== Provided text

Reviewing courts “ ‘ “accord great deference to counsel’s tactical decisions” [citation], and . . . “courts should not second-guess reasonable, if difficult, tactical decisions in the harsh light of hindsight” [citation]. “Tactical errors are generally not deemed reversible, and counsel’s decisionmaking must be evaluated in the context of the available facts.” ’ ” (People v. Jones (2003) 29 Cal.4th 1229, 1254; accord, People v. Coffman and Marlow (2004) 34 Cal.4th 1, 86.) “‘Even where defense counsel may have “‘elicit[ed] evidence more damaging to [the defendant] than the prosecutor was able to accomplish on direct’” [citation], we have been “reluctant to second-guess counsel” [citation] where a tactical choice of questions led to the damaging testimony.’ [Citation.]” (People v. Cleveland (2004) 32 Cal.4th 704, 746.)

Testifying at the first trial, Zhuk challenged defendant to testify and to tell the truth about the Chung and Lopez incidents. Defendant was thus faced with a decision whether to testify and address Zhuk’s accusations. The decision to have defendant testify was certainly a valid tactical choice because defendant needed to refute Zhuk’s accusations in order to pursue the defense that Zhuk was the mastermind of the carjacking resulting in Chung’s murder and that defendant was merely Zhuk’s puppet. The fact that this was a reasonable tactical choice is shown by the fact that the jury in the first trial convicted defendant of only one crime, negligently discharging a gun at Chung’s father, which was a lesser offense to one of the crimes charged against defendant. Accordingly, we cannot say the decision constituted ineffective assistance of counsel, even though hindsight shows it resulted in additional criminal charges against defendant.

In any event, defendant has not pointed to, nor have we found, any case where an attorney’s deficient performance in one trial can be used to establish prejudicial ineffective assistance of counsel in a second trial on different charges.

In sum, defendant has failed to demonstrate that the trial court erred in joining the Chung and Lopez charges, or that the judgment must be reversed because of ineffective assistance of counsel.

II

Defendant asserts the trial court erred in refusing to give a requested instruction on the defense of duress (CALJIC No. 4.40). We disagree.

Duress is a defense against criminal charges only when the person charged “committed the act or made the omission charged under threats or menaces sufficient to show that [he] had reasonable cause to and did believe [his life] would be endangered if [he] refused.” (§ 26.) The defense negates the intent or capacity to commit the charged crime. (People v. Petznick (2003) 114 Cal.App.4th 663, 676.)

====

- _Exercise tasks_:
**A)** Do these statements agree with the court opinion? (i) The jury in the first trial convicted the defendant of only one crime. (ii) The court accepts the defendant's claim that the duress instruction should have been given. (iii) The duress defense negates the intent or capacity to commit the charged crime. Answer yes or no for each, quoting the words of the court opinion that decide it.
**B)** Write out everything in the court opinion from "Duress is a" down to "Cal.App.4th 663, 676.)", swapping "threats or menaces" for "threats or intimidation".

== Data records

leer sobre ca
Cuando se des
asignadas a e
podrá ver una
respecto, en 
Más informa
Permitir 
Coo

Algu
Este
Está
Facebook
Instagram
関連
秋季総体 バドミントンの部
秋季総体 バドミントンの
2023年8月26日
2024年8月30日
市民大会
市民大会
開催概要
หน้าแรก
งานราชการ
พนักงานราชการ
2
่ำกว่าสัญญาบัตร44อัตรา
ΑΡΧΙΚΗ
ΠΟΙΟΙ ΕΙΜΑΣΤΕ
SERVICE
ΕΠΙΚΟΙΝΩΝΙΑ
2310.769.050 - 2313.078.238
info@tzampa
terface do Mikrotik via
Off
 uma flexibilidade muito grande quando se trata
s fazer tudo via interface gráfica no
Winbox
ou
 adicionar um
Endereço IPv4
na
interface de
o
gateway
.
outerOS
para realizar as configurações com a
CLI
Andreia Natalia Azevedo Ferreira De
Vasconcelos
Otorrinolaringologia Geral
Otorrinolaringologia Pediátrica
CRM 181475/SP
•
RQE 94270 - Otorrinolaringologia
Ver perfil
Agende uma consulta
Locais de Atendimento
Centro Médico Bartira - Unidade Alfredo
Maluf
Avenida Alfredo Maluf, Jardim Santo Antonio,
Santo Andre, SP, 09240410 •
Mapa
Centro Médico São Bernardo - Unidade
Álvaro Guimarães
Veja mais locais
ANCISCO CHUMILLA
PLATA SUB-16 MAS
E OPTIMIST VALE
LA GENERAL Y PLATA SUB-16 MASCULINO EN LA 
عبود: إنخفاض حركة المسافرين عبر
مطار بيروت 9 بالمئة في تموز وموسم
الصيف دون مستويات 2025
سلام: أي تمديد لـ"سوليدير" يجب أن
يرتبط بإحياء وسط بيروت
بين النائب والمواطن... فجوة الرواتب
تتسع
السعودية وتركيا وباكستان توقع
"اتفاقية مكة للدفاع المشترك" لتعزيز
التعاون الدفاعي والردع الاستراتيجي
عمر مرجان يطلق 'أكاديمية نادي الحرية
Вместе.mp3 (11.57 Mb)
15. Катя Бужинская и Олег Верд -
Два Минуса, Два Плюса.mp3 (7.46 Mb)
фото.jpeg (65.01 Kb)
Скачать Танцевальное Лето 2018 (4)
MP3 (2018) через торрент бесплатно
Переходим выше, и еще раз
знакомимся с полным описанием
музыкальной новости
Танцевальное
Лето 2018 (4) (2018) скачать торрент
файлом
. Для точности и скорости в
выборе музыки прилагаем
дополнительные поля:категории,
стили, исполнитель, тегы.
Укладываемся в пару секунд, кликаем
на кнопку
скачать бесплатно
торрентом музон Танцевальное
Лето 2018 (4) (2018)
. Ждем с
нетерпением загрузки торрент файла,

====

- _Answers by item_:
**A)**
(i) Yes: "the jury in the first trial convicted defendant of only one crime"
(ii) No: "We disagree."
(iii) Yes: "The defense negates the intent or capacity to commit the charged crime."

**B)**
Duress is a defense against criminal charges only when the person charged “committed the act or made the omission charged under threats or intimidation sufficient to show that [he] had reasonable cause to and did believe [his life] would be endangered if [he] refused.” (§ 26.) The defense negates the intent or capacity to commit the charged crime. (People v. Petznick (2003) 114 Cal.App.4th 663, 676.)